External Examination

  • Firstly, the doctor or nurse will explain the examination and ask for your consent to proceed. If you decide to proceed you will be asked if you would like a chaperone to accompany you during the examination.
  • Next, you will be asked to take off any clothing on your bottom half and lie on your back on the bed with your bottom near the end of the examination table. You will be given a sheet to cover your privacy.
  • The doctor or nurse will then ask you to bend your knees, place your feet together on the table and let your knees relax out to the side. The doctor may use a light to help them with their examination.
  • The doctor or nurse will then begin the external examination. The examination will include looking at the lesion and the surrounding areas. It may then be necessary to palpate lesions seen to examine further. For example, any lumps will be manually examined to assess for size, texture and movement.

Internal Examination

If you require an internal examination there are two main examinations.

The first will be a speculum examination. This is similar to the examination required when you have a smear test. The second is a bimanual examination, this allows the examination of internal organs.

Speculum Examination

A speculum is a small device that is inserted into the vagina and used to see the cervix.

The speculum comes in different shapes and sizes. Your doctor will start with the smaller size (not much bigger than a super tampon) and will change the size if necessary.

  • Your doctor may have already performed an external examination of the genitalia. You will be in the same position on the bed (lying on your back with your knees bent an dropping to the sides).
  • Your doctor or nurse will then insert the closed speculum into the vagina (the doctor will have used lubricant jelly to ensure ease on insertion).
  • Your doctor will then open the speculum about 1cm. This enables the doctor to view the walls of the vagina and to visualise the cervix. If you have a coil in situ then your doctor will be able to visualise the strings.
  • Your doctor will then close the speculum and remove the device.
  • Your doctor may then proceed to complete a bimanual examination if indicated.
  • After the examination you will be time to redress and some tissue to clean yourself.

Bimanual Examination

  • Your doctor may have already performed a speculum examination, you will remain in the same position on the bed (lying on your back with your knees bent an dropping to the sides).
  • Your doctor will discuss the process of the examination.
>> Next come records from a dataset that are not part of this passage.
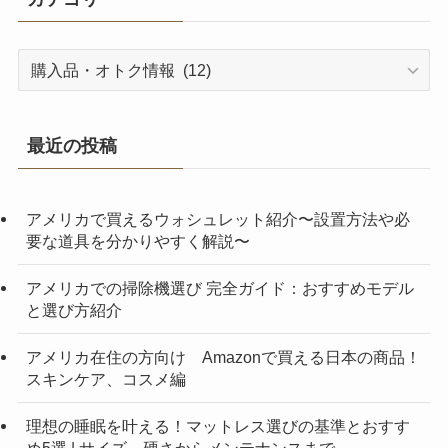
カ
テ
ゴ
リ
最近の投稿
ー
アメリカで買えるウォシュレット紹介〜設置方法や必
要な道具を分かりやすく解説〜
アメリカでの掃除機選び 完全ガイド：おすすめモデル
と選び方紹介
アメリカ在住の方向け Amazonで買える日本の商品！
スキンケア、コスメ編
理想の睡眠を叶える！マットレス選びの基準とおすす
The bimanual examination starts by the doctor inserting one or two gloved and lubricated fingers into your vagina.
  • With their other hand the doctor will press on you lower abdomen to palpate (feel). By doing this the doctor is able to check any pain, swelling or growths on the uterus and ovaries.
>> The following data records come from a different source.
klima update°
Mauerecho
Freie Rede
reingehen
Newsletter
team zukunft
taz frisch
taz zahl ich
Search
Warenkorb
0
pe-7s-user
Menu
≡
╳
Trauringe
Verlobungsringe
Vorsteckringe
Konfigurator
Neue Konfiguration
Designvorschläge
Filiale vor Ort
Internal examinations are possible when you are on your period however, some healthcare professionals may suggest booking another appointment if your period is heavy.
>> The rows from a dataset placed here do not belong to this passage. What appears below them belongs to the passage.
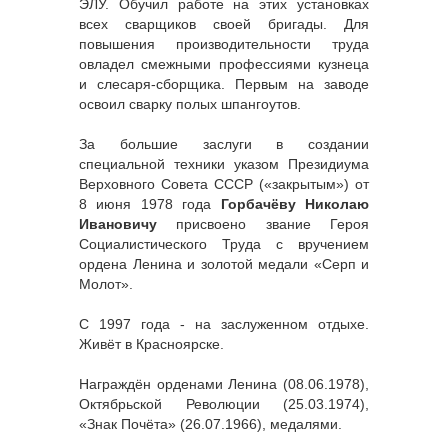
ЭЛУ. Обучил работе на этих установках
всех сварщиков своей бригады. Для
повышения производительности труда
овладел смежными профессиями кузнеца
и слесаря-сборщика. Первым на заводе
освоил сварку полых шпангоутов.
За большие заслуги в создании
специальной техники указом Президиума
Верховного Совета СССР («закрытым») от
8 июня 1978 года
Горбачёву Николаю
Ивановичу
присвоено звание Героя
Социалистического Труда с вручением
ордена Ленина и золотой медали «Серп и
Молот».
С 1997 года - на заслуженном отдыхе.
Живёт в Красноярске.
Награждён орденами Ленина (08.06.1978),
Октябрьской Революции (25.03.1974),
«Знак Почёта» (26.07.1966), медалями.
Top Tips for your Intimate examination

  1. Try and stay as relaxed as possible, this might be by talking to your doctor during the consultation or focusing on deep, relaxing, slow breathing.
  2. Keep your legs relaxed, this will allow for easy examination.
  3. Relax your bottom, if you squeeze your abdomen or bottom it will work against the insertion of the speculum.
  4. If you have any questions, no matter what about, ask! Try to see this as an opportunity to ask the questions that you might have been putting off. Everything is confidential and it is likely that it has been asked many times before!
  5. The examination is painless! If you feel any pain it is important to communicate this you to your doctor.